Последний день жизни Фергусона, 10 августа 1960 года, начался кратким ливнем сразу после восхода, но когда в половине восьмого прозвучала побудка, тучи уже сдуло к востоку и небо стало голубым. Фергусон и шестеро его сожителей по хижине направились в столовую со своим вожатым Биллом Кауфманом, в июне закончившим второй курс в Бруклинском колледже, и за те тридцать или сорок минут, какие у них заняли овсянка и омлет, тучи вернулись, и пока мальчишки шли обратно в хижину, на уборку и проверку, дождик начался опять, такой мелкий и незначительный, что едва ли имело значение, что ни на ком из них не было накидок или с собой зонтиков. Футболки их все покрылись темными крапинами влаги, но на этом и всё – легчайшая из легких морось, вода в столь мелких количествах, что они даже не вымокли. Но вот стоило им начать утренний ритуал заправки постелей и подметания пола, небо потемнело сильнее, и скоро уже дождь полил всерьез, все быстрее заколотил по крыше хижины все большими каплями. Минуту или две в этом стуке звучали прелестные негармоничные синкопы, как показалось Фергусону, но затем дождь усилился, и такое впечатление исчезло. Дождь не играл больше музыку. Он превратился в массу плотного неразборчивого звука, в сплошной барабанный мазок. Билл сообщил им, что с юга подступает новая метеосистема, а с севера одновременно надвигается холодный фронт, и можно рассчитывать на продолжительную, сильную мокрядь. Устраивайтесь поудобнее, мальчики, сказал он. Буря будет долгой, и почти весь день мы с вами просидим в этой хижине.
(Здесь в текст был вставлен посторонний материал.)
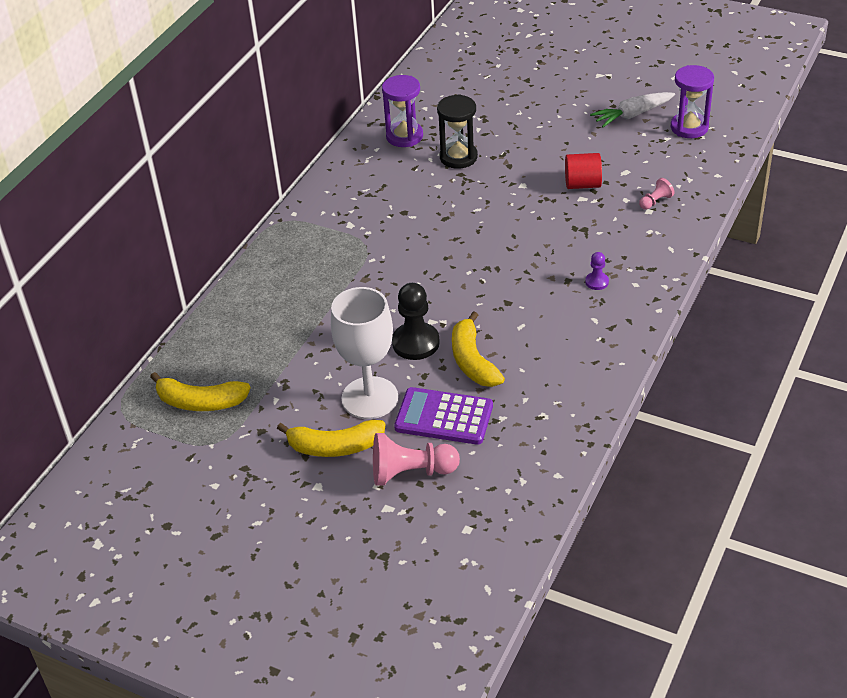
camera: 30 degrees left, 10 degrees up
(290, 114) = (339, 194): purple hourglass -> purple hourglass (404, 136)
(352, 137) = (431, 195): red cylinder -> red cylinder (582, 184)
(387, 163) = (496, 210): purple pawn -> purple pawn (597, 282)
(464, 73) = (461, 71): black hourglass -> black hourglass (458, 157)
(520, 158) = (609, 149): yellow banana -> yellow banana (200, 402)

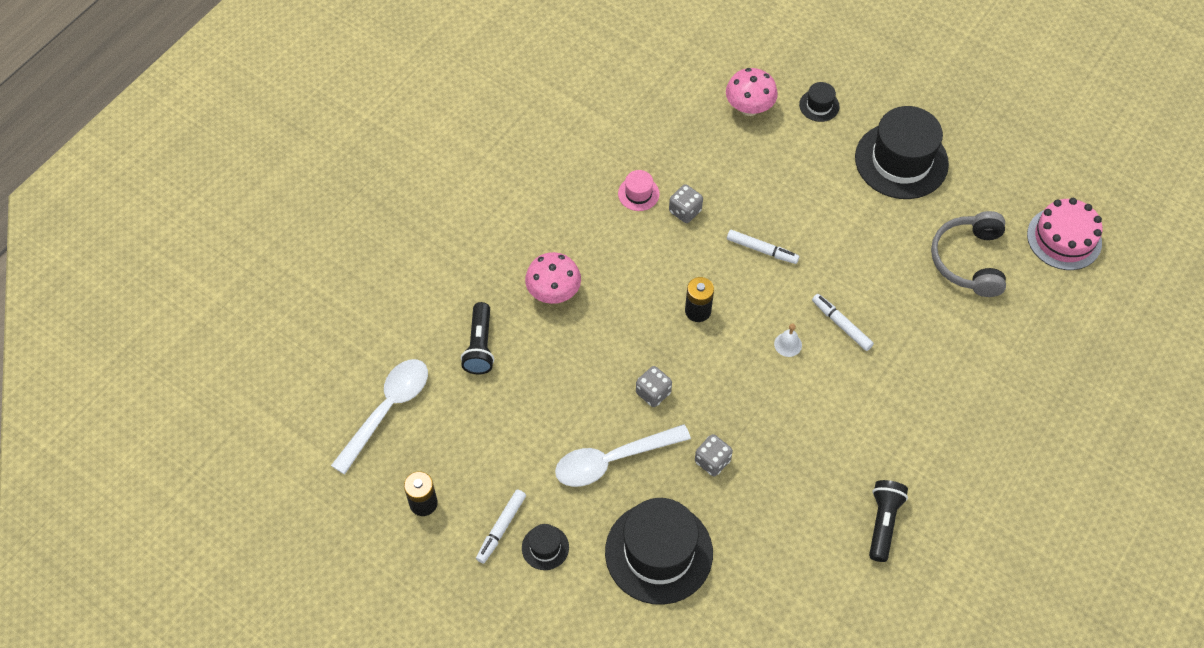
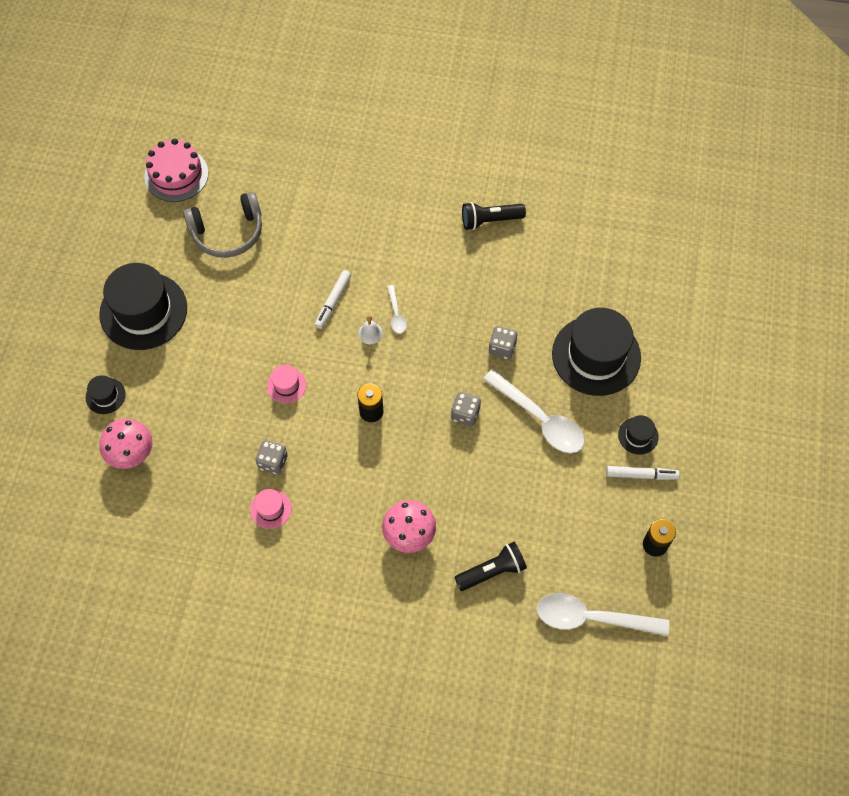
camera: 115 degrees left, 5 degrees up
(762, 250) = (286, 385): white marker -> pink hat
(800, 377) = (396, 314): none -> white spoon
Темное небо потемнело еще больше, и в хижине становилось трудно что-то разглядеть. Билл зажег верхний свет, но даже когда тот загорелся, внутри все равно оставалось темно, потому что семидесятипятиваттная лампочка висела слишком высоко под стропилами и мало освещала то, что внизу. Фергусон лежал у себя на кровати, листал старый номер журнала «Мад», который у них в хижине передавали из рук в руки, читал, подсвечивая себе фонариком, и задавался вопросом, случалось ли у них когда-нибудь такое темное утро. Дождь уже бил в крышу во всю мощь, колотил по кровельной дранке, как будто жидкие капли его обратились камнями, миллионы камней валились с неба и стучали по ней, а потом где-то в дальней дали Фергусон расслышал тупой басовый рокот, густой, слипшийся звук, отчего вдруг подумал, что так кто-то прочищает горло, гром, звучавший, должно быть, за много миль от них, где-то в горах, наверное, и Фергусону это вдруг показалось странным, поскольку по его опыту гром и молния в грозах случаются вместе с дождем, а тут дождь уже идет, льет так, что сильнее некуда, а вот грома еще нет и близко, что подвело Фергусона к рассуждениям, что, быть может, сейчас происходят две отдельные грозы – одна прямо над ними, а другая подкатывается с севера, и если первая гроза не выдохнется до прибытия второй, обе они столкнутся друг с дружкой и сольются вместе, а от этого получится чертовски могучая буря, сказал себе Фергусон, гроза просто эпохальная, такая, что конец всем громам.